Thanks for the help!!
Recall: A smooth manifold $M$ is parallelizable if it admits a smooth global frame. It is a theorem that $M$ is parallelizable if and only if $T M$ is trivial as a vector bundle (i.e., splits as a product).
For the problem at hand, can one give an explicit diffeomorphism between $T (T S^2)$ and $T S^2 \times \mathbb{R}^4$?
Note: I am asking if $T S^2$ as a manifold is parallelizable. I am not asking whether $S^2$ is parallelizable (indeed, it is not).
Attempt: Spent some time trying to explicitly build a global frame, without success. Here is a brief description.
We have $$T S^2 = \{(x, v) \in \mathbb{R}^3 \times \mathbb{R}^3 : \|x\| = 1, x^\top v = 0\},$$ which is a 4-dimensional manifold. Its tangent bundle is $$T (T S^2) = \{(x, v, \dot x, \dot v) \in (\mathbb{R}^3)^4 : \|x\|=1, x^\top v = 0, x^\top \dot{x} = 0, v^\top \dot{x} + x^\top \dot{v} = 0\}.$$ We want to pick 4 nonvanishing vector fields $V_i, i = 1, ..., 4$, on $T S^2$, so that at every $(x,v)$, $\{V_1(x,v), \ldots, V_4(x,v)\}$ are linearly independent.
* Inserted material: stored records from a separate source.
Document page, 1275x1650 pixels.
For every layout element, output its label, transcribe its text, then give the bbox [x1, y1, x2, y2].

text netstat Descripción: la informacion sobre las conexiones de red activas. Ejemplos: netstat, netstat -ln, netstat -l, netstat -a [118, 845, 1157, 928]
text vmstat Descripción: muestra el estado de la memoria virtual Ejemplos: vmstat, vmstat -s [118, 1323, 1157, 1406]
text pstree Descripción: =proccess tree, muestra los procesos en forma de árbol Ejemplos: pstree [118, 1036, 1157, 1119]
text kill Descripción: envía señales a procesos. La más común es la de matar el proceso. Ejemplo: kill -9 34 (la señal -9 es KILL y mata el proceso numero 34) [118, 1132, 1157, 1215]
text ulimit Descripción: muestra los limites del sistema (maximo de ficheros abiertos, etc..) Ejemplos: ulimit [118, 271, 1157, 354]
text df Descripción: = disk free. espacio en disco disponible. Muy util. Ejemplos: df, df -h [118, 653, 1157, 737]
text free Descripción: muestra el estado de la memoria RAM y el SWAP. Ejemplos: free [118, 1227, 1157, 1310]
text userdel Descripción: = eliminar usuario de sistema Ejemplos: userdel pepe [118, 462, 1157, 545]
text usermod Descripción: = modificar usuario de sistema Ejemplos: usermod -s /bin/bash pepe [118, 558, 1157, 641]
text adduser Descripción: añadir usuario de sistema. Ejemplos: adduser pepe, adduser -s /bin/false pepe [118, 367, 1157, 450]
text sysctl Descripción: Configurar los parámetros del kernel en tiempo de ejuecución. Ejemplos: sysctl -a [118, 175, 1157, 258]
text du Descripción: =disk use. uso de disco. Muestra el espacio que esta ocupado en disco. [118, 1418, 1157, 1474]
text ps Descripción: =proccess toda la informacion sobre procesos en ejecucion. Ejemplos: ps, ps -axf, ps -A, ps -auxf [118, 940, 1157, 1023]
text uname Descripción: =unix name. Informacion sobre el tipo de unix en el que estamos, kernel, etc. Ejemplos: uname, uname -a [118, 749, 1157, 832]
Let's start with the easier task of building a nonvanishing vector field $V$ on $T S^2$. Let $\times$ denote the cross product in $\mathbb{R}^3$. Fix two linearly independent unit vectors $u, w \in \mathbb{R}^3$, and define $$V(x,v) = (w \times x, u \times x - v^\top (w \times x) \cdot x).$$ One easily checks that $V(x, v) \in T_{(x,v)} T S^2$, and that $V$ is smooth and nonvanishing everywhere (details omitted).
In fact, one can check that if you take generic unit vectors $u_1, u_2, w_1, w_2 \in \mathbb{R}^3$, then the two vector fields $V_1, V_2$ are always linearly independent (defining $V_1, V_2$ as above).
Unfortunately, this construction doesn't seem to work with 3 or more vector fields $V_i$, constructed as above. For example, if you choose $u_1, u_2, u_3, w_1, w_2, w_3 \in \mathbb{R}^3$ randomly then you can numerically check that there always seems to exist an $(x,v)$ so that $\{V_1(x,v), V_2(x,v), V_3(x,v)\}$ are linearly dependent.
Perhaps one can pick the vectors $u_1, u_2, u_3, w_1, w_2, w_3$ more carefully than randomly? But it is not clear to me how to do this.